Investment strategists generally expect the earnings- and economy-fueled rally of the past month to continue, but they're are also looking for opportunities to take profits.
Such bullishness—mixed with caution—is likely to continue through 2009 and well into 2010, when the economy is expected to show signs of actual growth rather than just declining at a slower pace.
This trend, often referred to as "second derivative" by market pros, has ruled market moves for the past several months and was in evidence again Friday after a 1 percent drop in gross domestic product fed into the theory that the economy was headed for growth but not quite there yet.
"We're on track," said Kurt Karl, chief economist at Swiss Re in New York. "The equity markets will continue to improve along with the economy."
The third quarter is likely to see more of the same—modest improvement in economic numbers and companies fighting for revenue growth on the top line—while stocks move higher in fits and starts, Karl said.
"We haven't seen the end of the uncertainty, so we'll have some volatility in the equity markets," he said. "But we haven't seen the end of the economic improvements, so by late next year we should be looking pretty good in the equity markets."
Since the March lows, stocks have gained dramatically—more than 40 percent total and about 11 percent in just the past two weeks or so—and are having their best July in decades.
The rebound is attributable primarily to three factors: A natural bump from what some are calling a generational low; aggressive moves by the government to pump money into the economy, and an earnings season that has featured more companies beating expectations than in years.
With the market being a naturally forward-looking instrument, investors are betting that the economic direction ahead will be mostly upward.
"We're beyond the halfway point in this recession, so things are getting better," said John Massey, senior vice president and portfolio manager at AIG Sun America Asset Management in New York. "We're going to have a good recovery that's going to take place, but we're going to have sort of a jobless recovery."
With that in mind, Massey is planning on consumer spending to be somewhat tepid for now but picking up in 2010.
As an investment strategy, Massey said his firm is rotating out of consumer staples and into consumer discretionary stocks such as casino companies, which are still relatively cheap but will turn into good buys once people can start spending money again.
Staying with a longer view, Massey is looking at some plays in housing, though he says that will take more time to develop.

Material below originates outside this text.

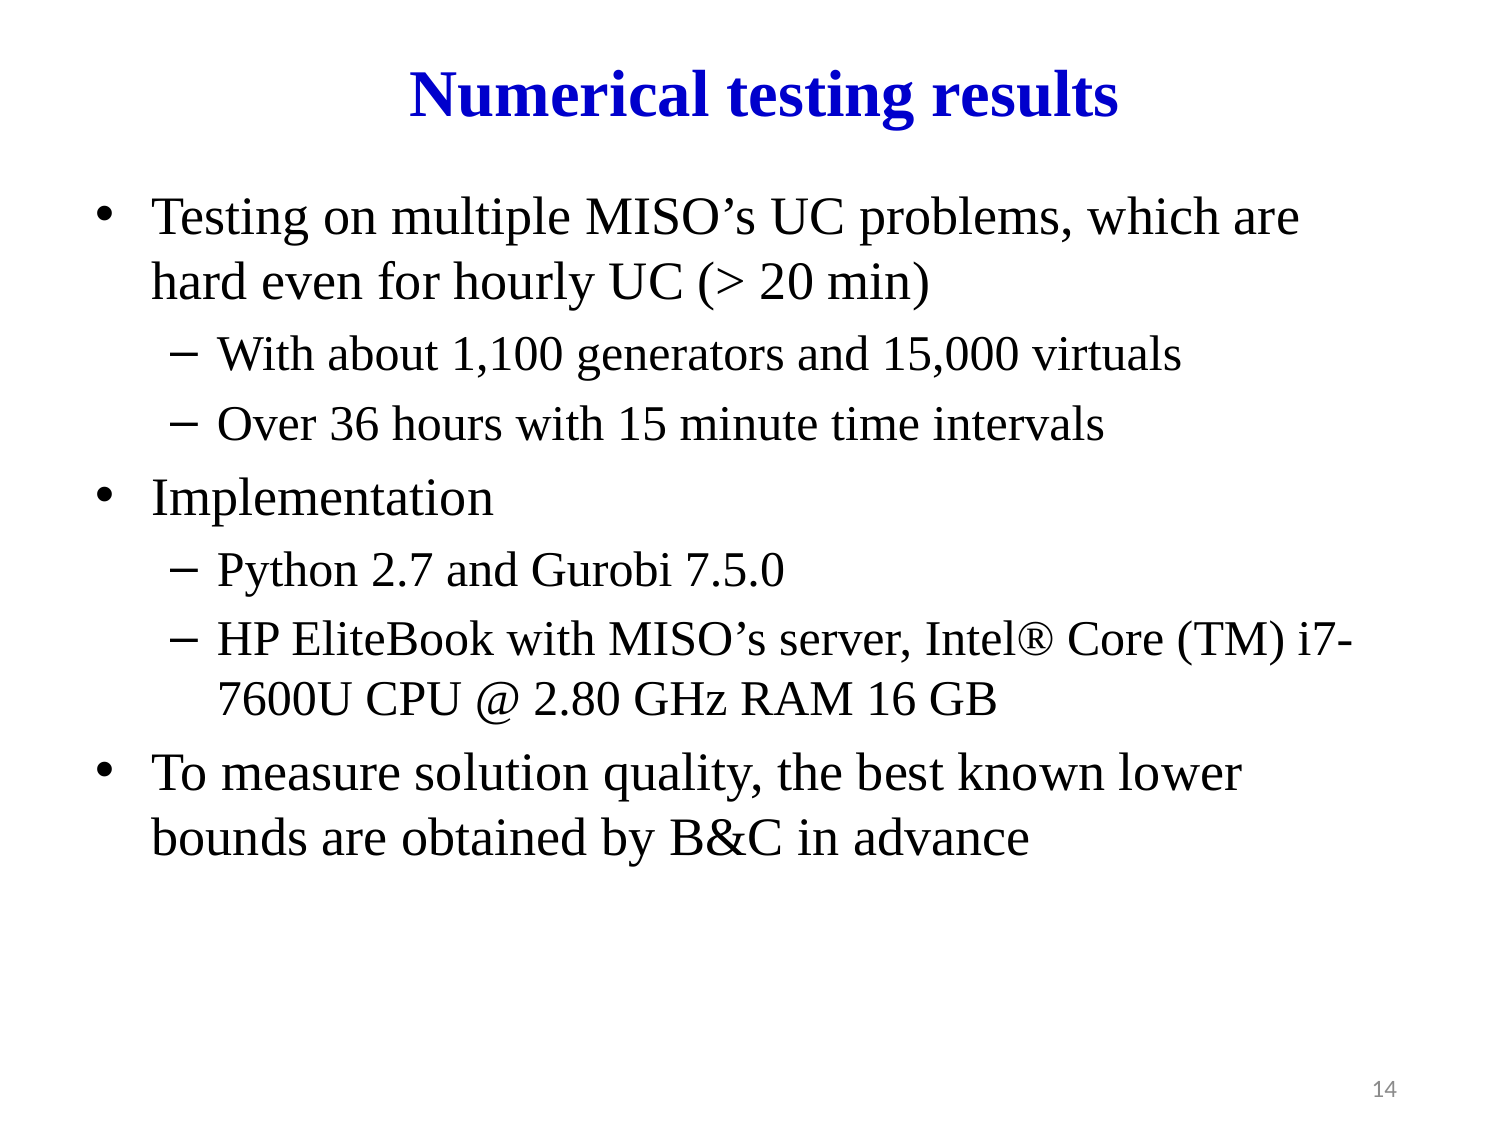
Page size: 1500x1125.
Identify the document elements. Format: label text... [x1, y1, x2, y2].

Others, though, are looking at more immediate moves, reasoning that once volatility comes back to the market the investing climate will be a bit cloudier than now.
"If you take it when you can get it and it fits the basic philosophy you have about managing your money, God bless," said Diane de Vries Ashley, managing partner at Zenith Capital Partners in Coral Gables, Fla. "We're dipping in slowly. We're sellers of risk and we find this is a nice time to do that."

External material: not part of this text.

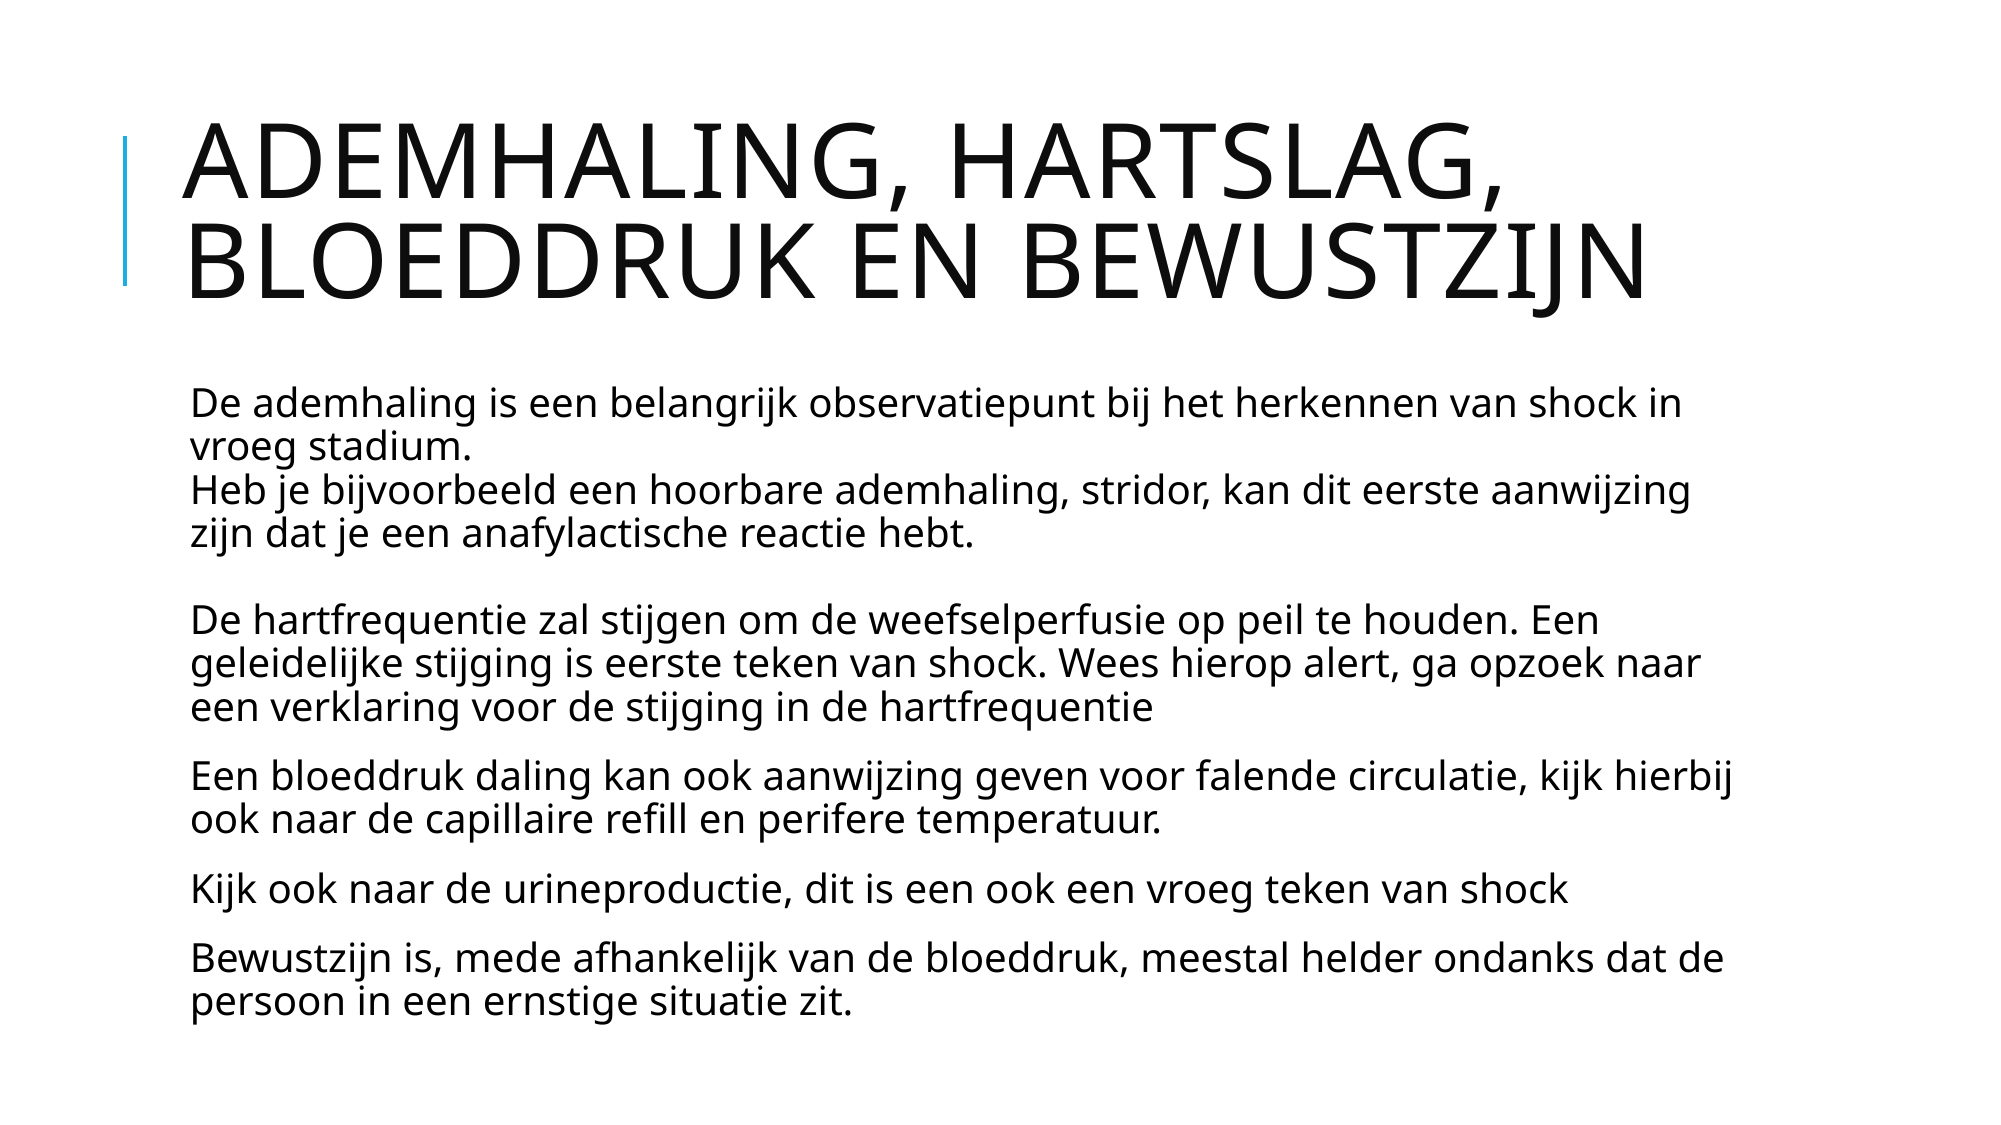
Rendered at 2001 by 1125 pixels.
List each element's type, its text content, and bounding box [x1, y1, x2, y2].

title Ademhaling, hartslag, bloeddruk en bewustzijn [168, 96, 1763, 342]
list De ademhaling is een belangrijk observatiepunt bij het herkennen van shock in vroeg stadium. Heb je bijvoorbeeld een hoorbare ademhaling, stridor, kan dit eerste aanwijzing zijn dat je een anafylactische reactie hebt. De hartfrequentie zal stijgen om de weefselperfusie op peil te houden. Een geleidelijke stijging is eerste teken van shock. Wees hierop alert, ga opzoek naar een verklaring voor de stijging in de hartfrequentie Een bloeddruk daling kan ook aanwijzing geven voor falende circulatie, kijk hierbij ook naar de capillaire refill en perifere temperatuur. Kijk ook naar de urineproductie, dit is een ook een vroeg teken van shock Bewustzijn is, mede afhankelijk van de bloeddruk, meestal helder ondanks dat de persoon in een ernstige situatie zit. [168, 375, 1763, 1035]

Ashley says her firm is especially bullish on energy, particularly in the alternative space, and is selling some puts and buying calls on the options side.
"We're not unhappy with what we're seeing. We're not as pure (with optimism) as some other folks, but we're not unhappy with the sheer optimism," she said. "We're OK with this market, but I wouldn't invest every dime I have in this market right now."
Among the other bullish arguments is a belief that many investors scared by the precipitous drop following the October 2007 all-time highs remain outside of stocks—the "money on the sidelines" argument.
Some 21 percent of cash from high net worth individuals remains outside stocks, according to Bank of America Securities-Merrill Lynch. Inflows to funds also remains light, which BofA-Merill Lynch calls a contrarian bullish signal.
In a research note, the company earlier this week reaffirmed its 1,055-1,065 target this year for the Standard & Poor's 500.
But because the market is catching up to that number, a temporary pullback could be in the wings.
"It would be reasonable then to expect the equity markets to correct, so we will begin to look for negative divergences," analyst Mary Ann Bartels wrote. "History suggests a decline between 20%-30% would not be unreasonable to expect."
That sentiment has generated a bit of caution amid the bullishness.
"This short-term rally I believe is going to continue, but it's going to be a rocky road," Bob Iaccino, of LotusBrokerage.com said on CNBC.
For now, many investors seem willing to ride the wave, even if there are a few chills and spills along the way.
"The tendency is for people to be skeptical about recovery and skeptical that the rally can continue," Bruce McCain, head of strategy at Key Private Bank, told CNBC. "We still think that there's quite a bit of cash on the sidelines from people who may be in bonds or in other sorts of investments that will come back to equities and drive this thing further."